> _Text passage_

______

This view of emotion, which is often associated with the philosopher David Hume, and behaviourist schools of psychology, is supported by some aspects of how we use everyday language to understand emotion. Certainly, when we talk of emotions we often describe them using physical metaphors: someone burns with anger, or freezes with fear, and so on. This seems to ascribe to them a kind of unreasoning force which consumes us, threatening to upset our mental balance. But other views of emotions have been argued for by philosophers, since Ancient Greece, with some of these recently being supported by developmental psychology. Below, we look at the role of disgust in moral reasoning, and consider some of these views [ notes and a presentation can also be downloaded from the main Cardiff Philosophy Cafe website]
Thinking about disgust
In the run-up to the Cardiff Philosophy Café on this topic, a (highly unscientific) poll was featured on the Café blog to explore further whether disgust has more content than just a “push from behind”. Each of the three options offered as potential meals might conceivably excite disgust, but in each case it may well have a different quality. For example, with the “crap cake”, disgust, if experienced, is probably quite immediate, yet may fade upon reflection. Indeed, people who voted in the poll (for whatever reason – inevitably some choices would have been based on other reasons) saw this as the most acceptable option. Disgust is generally associated with unpleasant odours, but also other varieties of perceptual object. Its visceral nature makes it a good candidate for being an example of an emotion that embodies very well the philosophical position on meta-ethics called emotivism – roughly, that moral judgements are expressions of emotion, nothing more, where emotions are typically taken as an eruption of the external world within the individual’s mental life. We may react to the picture of the cake with disgust, but then may also be able to control this reaction once we reflect on what the cake is actually made from.

______

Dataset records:
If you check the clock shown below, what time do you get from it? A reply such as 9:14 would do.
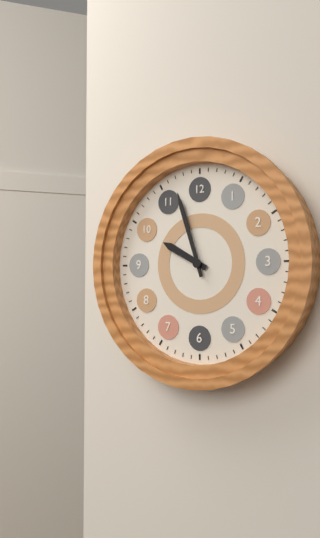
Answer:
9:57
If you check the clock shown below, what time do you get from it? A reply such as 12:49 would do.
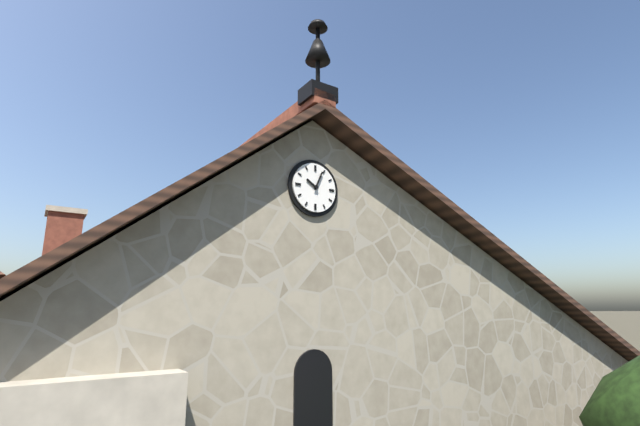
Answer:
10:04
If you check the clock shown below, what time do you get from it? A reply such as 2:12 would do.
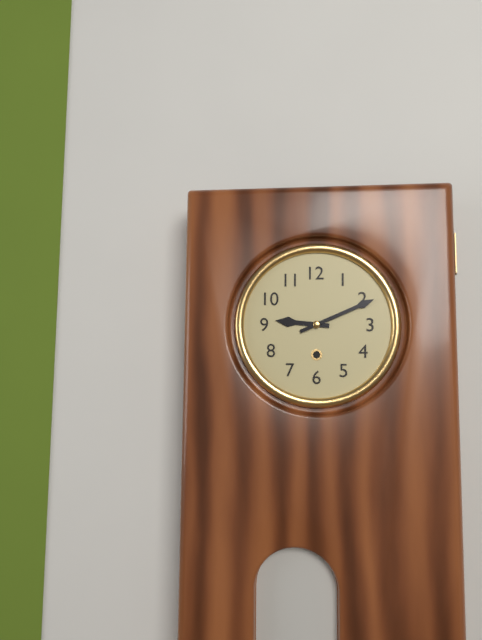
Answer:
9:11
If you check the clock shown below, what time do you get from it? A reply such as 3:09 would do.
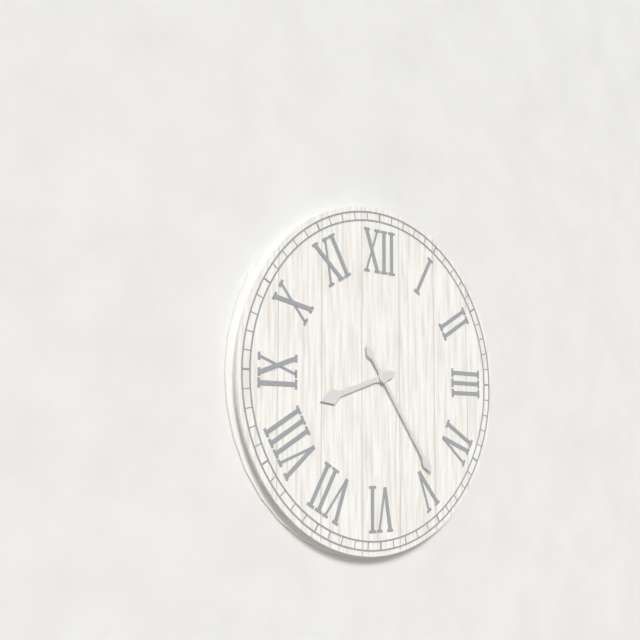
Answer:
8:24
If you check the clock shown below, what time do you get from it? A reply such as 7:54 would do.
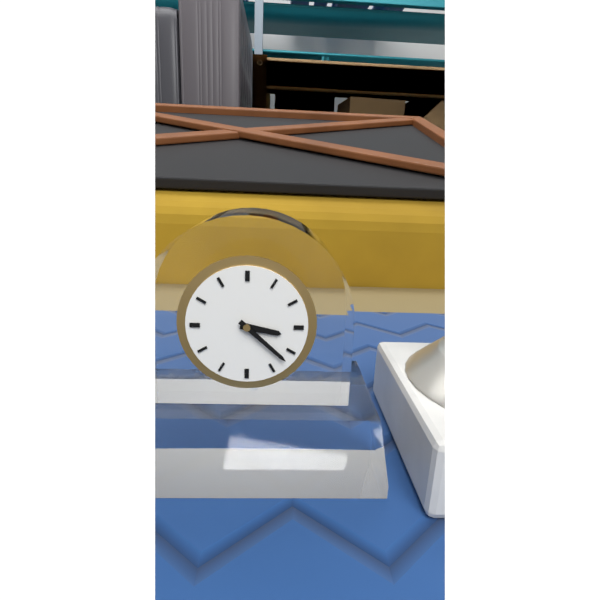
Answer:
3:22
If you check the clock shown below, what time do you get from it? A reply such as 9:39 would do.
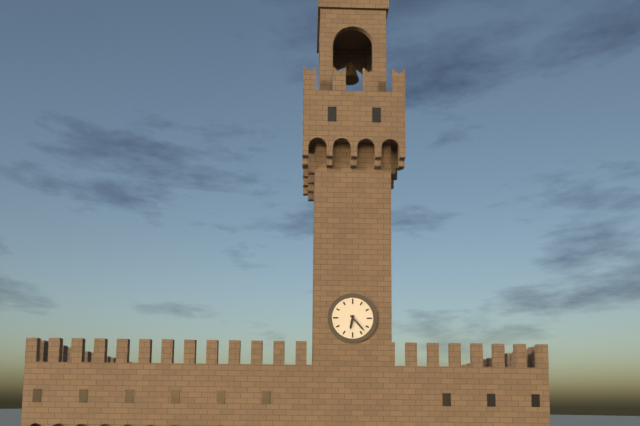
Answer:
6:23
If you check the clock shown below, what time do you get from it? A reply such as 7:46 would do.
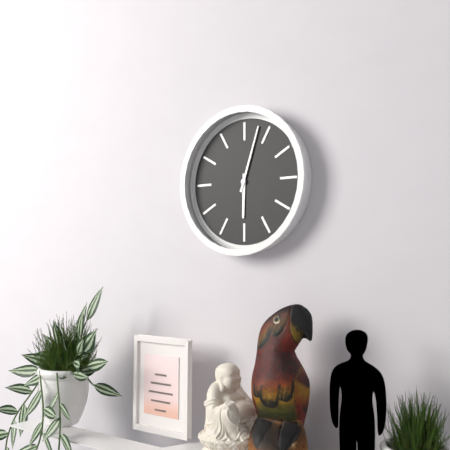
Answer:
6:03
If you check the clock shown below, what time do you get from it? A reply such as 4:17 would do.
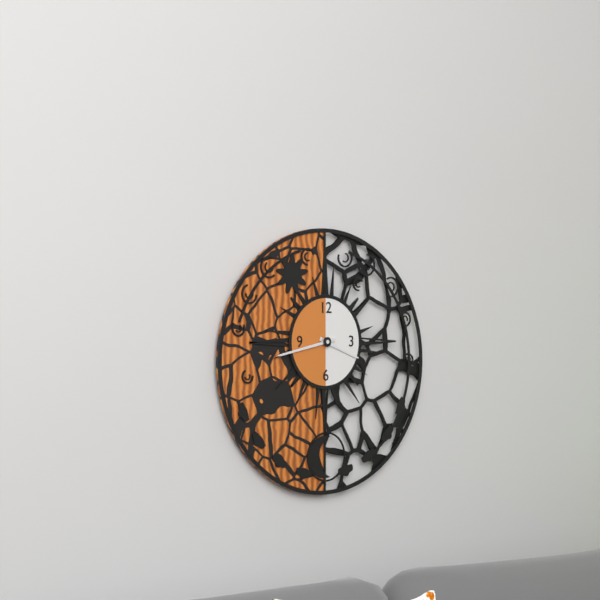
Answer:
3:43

______

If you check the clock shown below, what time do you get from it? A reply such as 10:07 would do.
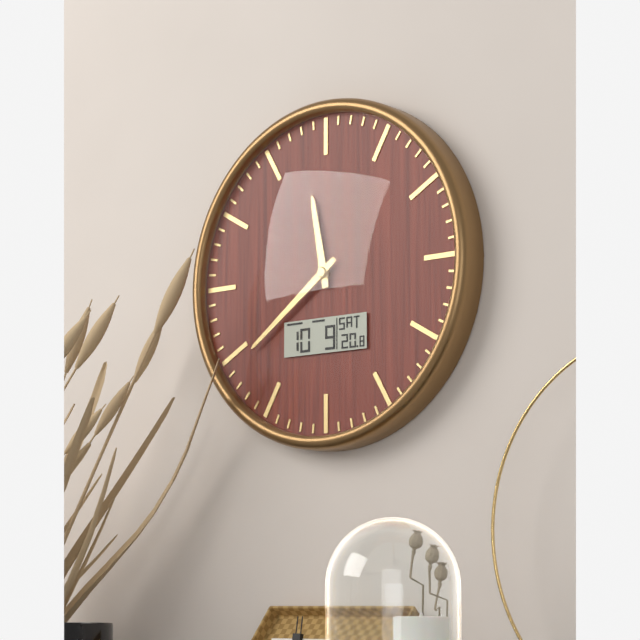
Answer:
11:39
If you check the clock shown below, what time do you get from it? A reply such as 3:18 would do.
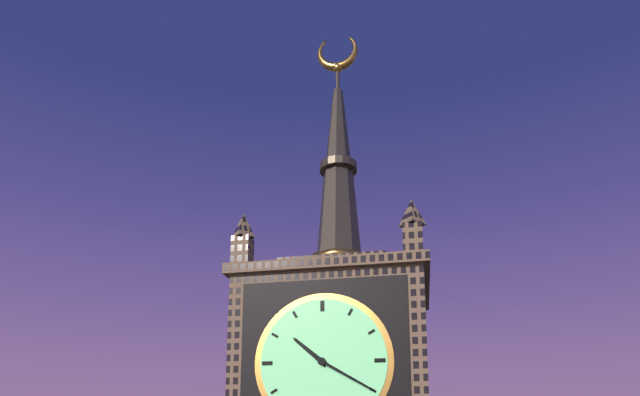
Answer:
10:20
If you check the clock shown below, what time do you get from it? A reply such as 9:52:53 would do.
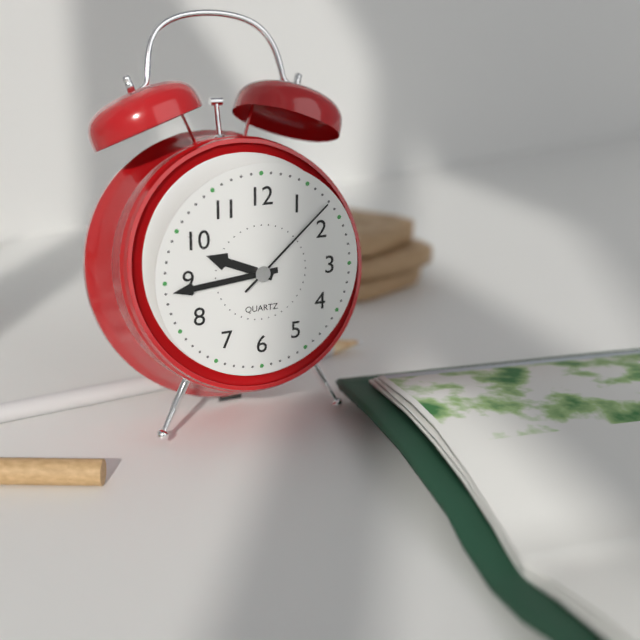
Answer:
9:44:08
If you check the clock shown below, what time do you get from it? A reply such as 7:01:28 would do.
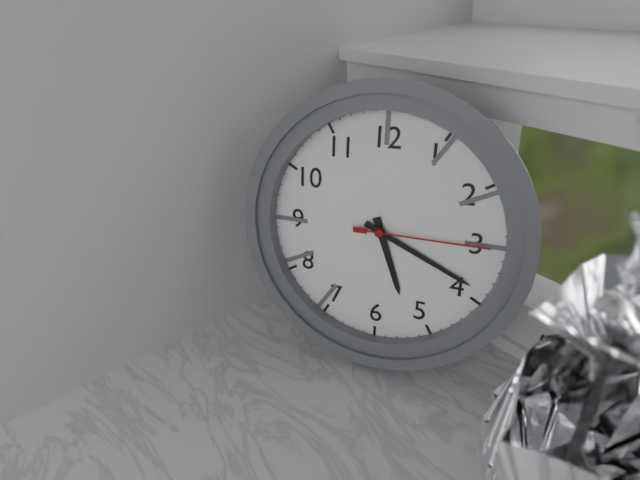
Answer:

______

> _Prompt A_
Pull out every line of the rows that contains the word "time", treating uppercase and lowercase as different.
> _Prompt B_
Resume the passage on disgust and moral reasoning, starting right after its last sentence.

> _Right answer A_
If you check the clock shown below, what time do you get from it? A reply such as 9:14 would do.
If you check the clock shown below, what time do you get from it? A reply such as 12:49 would do.
If you check the clock shown below, what time do you get from it? A reply such as 2:12 would do.
If you check the clock shown below, what time do you get from it? A reply such as 3:09 would do.
If you check the clock shown below, what time do you get from it? A reply such as 7:54 would do.
If you check the clock shown below, what time do you get from it? A reply such as 9:39 would do.
If you check the clock shown below, what time do you get from it? A reply such as 7:46 would do.
If you check the clock shown below, what time do you get from it? A reply such as 4:17 would do.
If you check the clock shown below, what time do you get from it? A reply such as 10:07 would do.
If you check the clock shown below, what time do you get from it? A reply such as 3:18 would do.
If you check the clock shown below, what time do you get from it? A reply such as 9:52:53 would do.
If you check the clock shown below, what time do you get from it? A reply such as 7:01:28 would do.

> _Right answer B_
What about the pet dog? Here things get more complicated. Some cultures are quite happy seeing dogs as a culinary option. If we go back to the Greek historian Herodotus (c.?484 BC – c.?425 BC), who described contrasting funerary customs among the Issedones and the Scythians – the one practising ritual cannibalism of their elderly, the others burying their dead. How would either view the customs of the other? With incomprehension at least, and probably with disgust. So there may be cultural reasons, with their own complex histories, for eating a pet dog or not eating it. But also, if the dog is our pet, then part of the culturally conditioned disgust we may experience is our own history of emotional attachment to him or her. The relationship between us and the dog means that s/he cannot count as an object that fits into the subset of objects which count as food; s/he already counts as something else entirely, thanks to our emotional investment in him/her.
With the battery chicken, things get more complex still: if we feel disgust at the conditions in which battery chickens are kept, this is likely to be bound up with pre-existing moral judgements about cruelty, rather than simply being something external to judgement that mechanically motivates it.
The wisdom of disgust
So it seems that disgust may have more content than simply being a purely non-rational “push from behind”, as it were. Emotivism views morality as an expression, at bottom, of emotion, and emotion as a kind of mechanistic impulsion – with disgust being a particularly emphatic example. So moral judgements about right and wrong, for the emotivist, are fundamentally about things which we either like or dislike. Moral judgements are essentially no different to a more immediate form of behaviour, like a thumbs up for approval or exclaiming “yuck!”.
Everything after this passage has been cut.